After Starbucks, I headed over to the DDR Museum. The museum required a pre purchased ticket and selecting a time slot. However, once I got there, there was clearly no attempt at social distancing, and the exhibits were very hands on, with a lot of touching of surfaces and whatnot. This then got me thinking, I really don’t want to get COVID after 1 week into a 6 week sabbatical, so I did what I could, masked up, and used a shit ton of hand sanitizer. No signs of covid yet, so I guess that’s a good sign.
I had lunch, a Cesar Wrap from a chain health food store, Dean and David, which was fine for chain food, and affordable, then walked across the street to Monbijoupark park for people watching, which has become one of my favorite activities for this trip.
Then, I caught a train back to the main train station to checkout the Reichstag building and Brandenburg Gate complex. Evidently, I arrived about the same time as a large demonstration against high energy prices and pushing for more green energy.
I then took a walk down the boulevard connecting Brandenburg Gate to Alexanderplatz, before settling down for a pizza for dinner. I had originally wanted to go to an Irish pub I had spotted in Hackescher Market, but the place was quite crowded so I went to the pizza place instead. The pizza had quite a bit of arugula on it, so I think that should could as my vegetables for today.
The following day I took another walk, this one from Brandenburg gate through the Tiergarten and on to Charlottetonburger Gate, on the other side of the park. After that I stoped by a street market for a Zucchinipuffer sandwich for lunch. Looking on the internet, it appears this is just a zucchini fritter, converted to sandwich form for consumption in street markets. Never the less, it was a quite tasty lunch for only five euros.

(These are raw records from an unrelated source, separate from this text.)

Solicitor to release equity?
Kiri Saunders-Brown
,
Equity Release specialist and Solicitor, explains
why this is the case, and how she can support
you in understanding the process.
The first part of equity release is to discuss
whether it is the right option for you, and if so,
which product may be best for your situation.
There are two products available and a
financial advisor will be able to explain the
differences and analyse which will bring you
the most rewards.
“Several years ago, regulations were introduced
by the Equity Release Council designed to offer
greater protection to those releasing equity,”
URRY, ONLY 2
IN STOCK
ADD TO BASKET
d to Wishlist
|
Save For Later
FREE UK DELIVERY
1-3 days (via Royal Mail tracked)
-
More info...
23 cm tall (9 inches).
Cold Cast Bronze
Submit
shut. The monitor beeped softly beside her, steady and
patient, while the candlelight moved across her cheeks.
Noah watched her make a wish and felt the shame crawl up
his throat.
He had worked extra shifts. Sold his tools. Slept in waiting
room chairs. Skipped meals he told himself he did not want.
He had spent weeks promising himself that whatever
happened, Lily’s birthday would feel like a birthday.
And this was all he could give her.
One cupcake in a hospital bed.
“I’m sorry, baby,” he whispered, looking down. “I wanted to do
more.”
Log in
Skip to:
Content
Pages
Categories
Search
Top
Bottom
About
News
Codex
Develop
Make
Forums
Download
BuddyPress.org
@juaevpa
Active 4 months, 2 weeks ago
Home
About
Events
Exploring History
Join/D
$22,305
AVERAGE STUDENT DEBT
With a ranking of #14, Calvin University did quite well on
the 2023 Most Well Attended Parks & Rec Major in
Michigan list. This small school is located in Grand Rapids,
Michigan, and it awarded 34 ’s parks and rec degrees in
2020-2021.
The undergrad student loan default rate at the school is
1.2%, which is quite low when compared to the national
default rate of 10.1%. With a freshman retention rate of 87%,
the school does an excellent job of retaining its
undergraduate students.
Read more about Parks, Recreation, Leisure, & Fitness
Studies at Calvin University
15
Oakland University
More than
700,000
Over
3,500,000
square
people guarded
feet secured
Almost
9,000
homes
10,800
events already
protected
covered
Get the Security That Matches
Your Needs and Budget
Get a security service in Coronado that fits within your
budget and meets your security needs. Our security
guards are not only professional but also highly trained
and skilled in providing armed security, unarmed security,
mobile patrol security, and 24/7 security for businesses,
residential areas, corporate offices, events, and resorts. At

I then got on the train at Tiergarten station and headed over to East Side Gallery, the largest section of the wall that remains. I had gone past it previously as part of the hop on hop off bus tour, and decided I should take a closer look. After hanging out here for an hour or so, doing some more people watching, I got back on the bus to the hotel in Alexanderplatz, got rid of some clothing layers, as it was starting to get a bit warm, and headed back to the Irish bar that I had tried to go to the night before for a Guinness or two. However, the Hot Spurs were playing, and losing to Newcastle, so I made it three.
After that, I got on the tram back to the hotel, as this was my last night in Berlin. I didn’t sleep that well that night as I was somewhat trying to mentally figure out how to get from Prague, my destination the next day, to the west side of the continent, even though I still have over two weeks to get there, and my hermit travel period is barley a quarter the way through.
The following day however I got up early for my last hotel breakfast for at least the next couple of days, as I did not book the breakfast in Prague, and took the tram back to the train station.
Hotel check out time was at noon however my train to Prague didn’t leave until 3, so I threw my belongs into a train station locker, four euros for keeping my stuff for a little over two hours seems a bit excessive, but it did relieve me of the hassle of having to lug my stuff around for an additional two hours.
I found a Pret-A-Mange for lunch, and then had lunch next to the Borg cube that was built next to the train station, before going for one last walk through the Tiergarten.
At three then, I got on the train and was off to Prague.